Problem statement |
Please repeat the part of the Predrag Ocokoljić page starting with "Senior career*" and going on through "Rad / 11 / (0)", keeping every word and mark unchanged.

(Document passage begins)

Predrag Ocokoljić

Personal information
- Full name: Predrag Ocokoljić
- Date of birth: 29 July 1977 (age 48)
- Place of birth: Belgrade, SFR Yugoslavia
- Height: 1.87 m (6 ft 2 in)
- Position: Right-back

Senior career*
- Years: Team / Apps / (Gls)
- 1997–1998: Radnički Niš / 26 / (1)
- 1998–2003: Obilić / 98 / (4)
- 2002: → Shakhtar Donetsk (loan) / 1 / (0)
- 2002: → Shakhtar-2 Donetsk (loan) / 5 / (1)
- 2003–2005: Toulouse / 36 / (0)
- 2005–2006: Châteauroux / 16 / (0)
- 2007–2008: AEL Limassol / 24 / (0)
- 2008–2010: Anorthosis / 43 / (1)
- 2010–2011: Ethnikos Achna / 14 / (0)
- 2011: Rad / 11 / (0)
- Total:  / 274 / (7)

International career
- 1999: FR Yugoslavia U21 / 4 / (0)
- 2003–2004: Serbia and Montenegro / 2 / (0)

= Predrag Ocokoljić =

Serbian footballer (born 1977)

Predrag Ocokoljić (Serbian Cyrillic: Предраг Оцокољић; born 29 July 1977) is a Serbian former professional footballer who played as a defender.

He earned two caps for Serbia and Montenegro, playing in friendly matches in 2003 and 2004.

==Personal life==
Ocokoljić is married to Lidija Veličković, the sister of Serbian singer Ceca.

(Document passage ends)
(Extracted entries begins)

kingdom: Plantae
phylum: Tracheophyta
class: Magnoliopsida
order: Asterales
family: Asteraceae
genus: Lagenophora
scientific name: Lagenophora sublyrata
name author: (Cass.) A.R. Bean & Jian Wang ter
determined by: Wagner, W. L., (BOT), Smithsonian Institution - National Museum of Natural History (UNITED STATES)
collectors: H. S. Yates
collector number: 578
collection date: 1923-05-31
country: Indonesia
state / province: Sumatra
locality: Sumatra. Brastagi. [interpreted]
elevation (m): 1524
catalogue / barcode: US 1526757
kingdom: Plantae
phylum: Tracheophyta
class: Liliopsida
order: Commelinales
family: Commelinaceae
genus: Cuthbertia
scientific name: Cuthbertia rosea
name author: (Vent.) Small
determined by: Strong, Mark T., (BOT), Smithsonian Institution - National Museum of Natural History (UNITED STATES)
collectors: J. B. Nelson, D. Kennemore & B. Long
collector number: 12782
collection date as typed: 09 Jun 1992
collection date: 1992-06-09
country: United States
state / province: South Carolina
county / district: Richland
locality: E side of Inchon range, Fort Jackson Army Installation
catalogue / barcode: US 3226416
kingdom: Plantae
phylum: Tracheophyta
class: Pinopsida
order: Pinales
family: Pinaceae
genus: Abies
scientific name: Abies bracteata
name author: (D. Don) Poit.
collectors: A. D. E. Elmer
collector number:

(Extracted entries ends)

Task answer |
Senior career*
- Years: Team / Apps / (Gls)
- 1997–1998: Radnički Niš / 26 / (1)
- 1998–2003: Obilić / 98 / (4)
- 2002: → Shakhtar Donetsk (loan) / 1 / (0)
- 2002: → Shakhtar-2 Donetsk (loan) / 5 / (1)
- 2003–2005: Toulouse / 36 / (0)
- 2005–2006: Châteauroux / 16 / (0)
- 2007–2008: AEL Limassol / 24 / (0)
- 2008–2010: Anorthosis / 43 / (1)
- 2010–2011: Ethnikos Achna / 14 / (0)
- 2011: Rad / 11 / (0)